There is no doubt that Mukhina was tight, in some ways, with a state that saw and used monumentalism as a way to express and reinforce its superiority. Mukhina was the recipient of five Stalin Prizes in her career (1941, 1943, 1946, 1951, 1952). She was given prestigious commissions to create centrally-located, highly visible public art. According to her son, however, she never once created a bust or sculpture of leading Soviet politicians, although she was asked to many a time, and her husband, the prominent doctor Alexei Zamkov, was repeatedly harassed by the authorities in those moments when he wasn’t being spared or given unexpected opportunities. In short, the family walked a narrow line in a very difficult time. I wrote in late May about a monumental sculpture of Maxim Gorky that Mukhina was instrumental in completing shortly before her own death and 10 years after the death of the primary sculptor Ivan Shadr. When one digs into the details of Mukhina’s life one sees why she may have been compelled to help finish the image of Gorky – he was instrumental in obtaining permission for Mukhina and her husband to return to Moscow from exile in Voronezh. They had attempted to slip out of the country in the early-to-mid-1930s and were caught, detained and exiled.

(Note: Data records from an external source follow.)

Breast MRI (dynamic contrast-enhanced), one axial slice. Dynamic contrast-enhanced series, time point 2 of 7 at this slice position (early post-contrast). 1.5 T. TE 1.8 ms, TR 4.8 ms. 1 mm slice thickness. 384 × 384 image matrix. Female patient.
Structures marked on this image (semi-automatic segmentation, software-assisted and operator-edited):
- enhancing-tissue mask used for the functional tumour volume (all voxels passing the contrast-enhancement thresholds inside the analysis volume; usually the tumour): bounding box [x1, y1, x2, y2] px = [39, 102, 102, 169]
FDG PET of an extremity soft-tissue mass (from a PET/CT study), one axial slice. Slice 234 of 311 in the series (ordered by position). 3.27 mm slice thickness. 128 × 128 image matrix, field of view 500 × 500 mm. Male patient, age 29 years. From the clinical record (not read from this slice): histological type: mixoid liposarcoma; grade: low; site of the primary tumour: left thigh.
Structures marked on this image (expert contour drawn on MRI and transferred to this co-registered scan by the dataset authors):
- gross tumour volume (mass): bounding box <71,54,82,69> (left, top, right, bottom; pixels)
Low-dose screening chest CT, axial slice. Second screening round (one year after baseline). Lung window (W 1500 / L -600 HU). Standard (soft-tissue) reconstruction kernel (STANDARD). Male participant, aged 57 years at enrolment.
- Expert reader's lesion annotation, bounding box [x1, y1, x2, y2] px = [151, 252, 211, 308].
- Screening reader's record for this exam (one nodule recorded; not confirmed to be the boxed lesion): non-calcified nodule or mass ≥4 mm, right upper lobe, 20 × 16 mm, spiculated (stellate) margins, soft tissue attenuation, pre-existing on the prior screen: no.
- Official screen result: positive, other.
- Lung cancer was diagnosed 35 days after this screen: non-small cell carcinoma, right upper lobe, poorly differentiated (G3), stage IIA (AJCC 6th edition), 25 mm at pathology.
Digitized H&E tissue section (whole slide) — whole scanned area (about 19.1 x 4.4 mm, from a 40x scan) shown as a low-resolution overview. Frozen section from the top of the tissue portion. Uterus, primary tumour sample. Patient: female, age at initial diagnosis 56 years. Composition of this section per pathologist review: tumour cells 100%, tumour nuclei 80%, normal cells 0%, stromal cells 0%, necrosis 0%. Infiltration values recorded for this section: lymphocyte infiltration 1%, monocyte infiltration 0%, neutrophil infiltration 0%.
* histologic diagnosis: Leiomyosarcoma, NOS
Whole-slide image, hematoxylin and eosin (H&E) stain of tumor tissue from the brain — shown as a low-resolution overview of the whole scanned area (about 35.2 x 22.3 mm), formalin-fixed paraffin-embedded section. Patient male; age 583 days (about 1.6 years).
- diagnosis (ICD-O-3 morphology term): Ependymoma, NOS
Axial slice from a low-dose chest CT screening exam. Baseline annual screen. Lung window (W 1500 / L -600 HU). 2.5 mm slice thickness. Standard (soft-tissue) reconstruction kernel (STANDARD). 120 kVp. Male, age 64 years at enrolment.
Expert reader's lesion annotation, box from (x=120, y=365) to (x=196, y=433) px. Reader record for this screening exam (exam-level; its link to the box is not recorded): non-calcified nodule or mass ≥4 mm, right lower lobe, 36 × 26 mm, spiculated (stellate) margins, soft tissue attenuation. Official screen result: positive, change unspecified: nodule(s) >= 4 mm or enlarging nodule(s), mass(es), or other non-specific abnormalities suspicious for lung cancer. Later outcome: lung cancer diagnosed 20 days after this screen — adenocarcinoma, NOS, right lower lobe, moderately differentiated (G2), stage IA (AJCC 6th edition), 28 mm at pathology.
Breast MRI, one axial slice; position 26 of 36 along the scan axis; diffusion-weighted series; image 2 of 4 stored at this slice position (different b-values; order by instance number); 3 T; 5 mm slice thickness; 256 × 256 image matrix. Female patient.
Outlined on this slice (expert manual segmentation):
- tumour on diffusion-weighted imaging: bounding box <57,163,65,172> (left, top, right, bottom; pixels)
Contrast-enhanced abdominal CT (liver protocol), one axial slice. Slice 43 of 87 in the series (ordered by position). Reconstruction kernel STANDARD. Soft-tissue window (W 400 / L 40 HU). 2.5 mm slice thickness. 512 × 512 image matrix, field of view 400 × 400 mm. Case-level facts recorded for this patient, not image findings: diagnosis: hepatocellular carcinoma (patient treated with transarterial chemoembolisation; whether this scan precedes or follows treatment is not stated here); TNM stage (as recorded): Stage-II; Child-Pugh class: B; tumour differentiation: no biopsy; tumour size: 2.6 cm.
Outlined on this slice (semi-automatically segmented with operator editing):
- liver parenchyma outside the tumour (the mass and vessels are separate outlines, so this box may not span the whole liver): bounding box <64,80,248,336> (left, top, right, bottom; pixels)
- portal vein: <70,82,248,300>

Another of Mukhina’s most famous works is the monument to Pyotr Tchaikovsky which stands before the Moscow Conservatory. That was no easy commission, however. The original commission was made in 1940 but work was interrupted by the war. Only in 1945 did Mukhina present her first “draft” of the future monument. It, however, was rejected by the inspection board. A second variant was given the okay two years later, but it still took eight more years to get the official order to place the sculpture before the Conservatory. By the time of the unveiling in 1954, Mukhina had been dead for nearly a year.
The likeness of Mukhina stands on a tiny, nameless square more or less at the intersection of Prechistensky Lane and Prechistenka Street in the Arbat region. Sculpted by Mikhail Anikushin with the aid of architect Sergei Khadzhibaronov, it was unveiled in 1989 as part of the celebration of Mukhina’s centennial.
The piece reflects her reputation as a principled person with a difficult personality. I mention that latter bit only because you run across it a lot when reading about Mukhina. I don’t doubt it’s true, knowing what I know about her life, her work and the era that she inhabited. What I do doubt is that there is anything of value to be had in applying such epithets to her. That she was a strong person with a strong vision is already evident in the fact that she made sculptures weighing 75 tons. It’s also evident when you consider the tight-rope walk she and her husband had to walk in order to keep working and living. In other words, I report that bit of information that everyone else reports, but I encourage you to toss it out as useless.
Anikushin – perhaps – shows Mukhina wrapped in the same scarf and buffeted by the same wind as the young man in the sculpture of The Worker and the Kolkhoz Girl. It’s a nice little quote and it works especially well because, as I said, this sculpture is relatively small and, in no way, attempts to approximate Mukhina’s own work. Anikushin also did a nice job of imparting to Mukhina’s expression that strength we know she commanded, even if it might be a tad off-putting, while also giving her a very human, thoughtful gaze. There is, in other words, a subtle mix here of the public and private flowing back and forth into one another. There is something in that which captures the essence of at least one aspect of the Soviet experience.
Mukhina and her husband are buried in the hallowed – and prestigious – ground of the Novodevichy Monastery on the banks of the Moscow River. I love the words that are engraved on their headstone. Dr. Zamkov, who died in 1942, is quoted as saying, “I did for people everything that I could.” When Vera herself was buried, her own words were added: “Me too.”